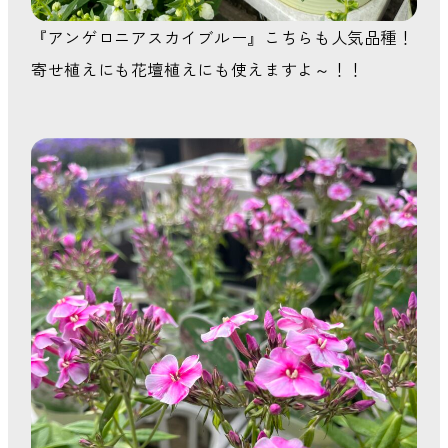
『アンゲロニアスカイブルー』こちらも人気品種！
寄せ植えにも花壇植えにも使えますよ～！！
--
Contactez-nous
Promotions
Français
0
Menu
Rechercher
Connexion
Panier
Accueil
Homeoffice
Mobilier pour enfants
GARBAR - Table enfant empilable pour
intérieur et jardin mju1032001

• [Description of the task] Tally the lines in the data above that contain the string "pour", treating uppercase and lowercase letters as different. Reply with the number alone.

• [Problem solution] 2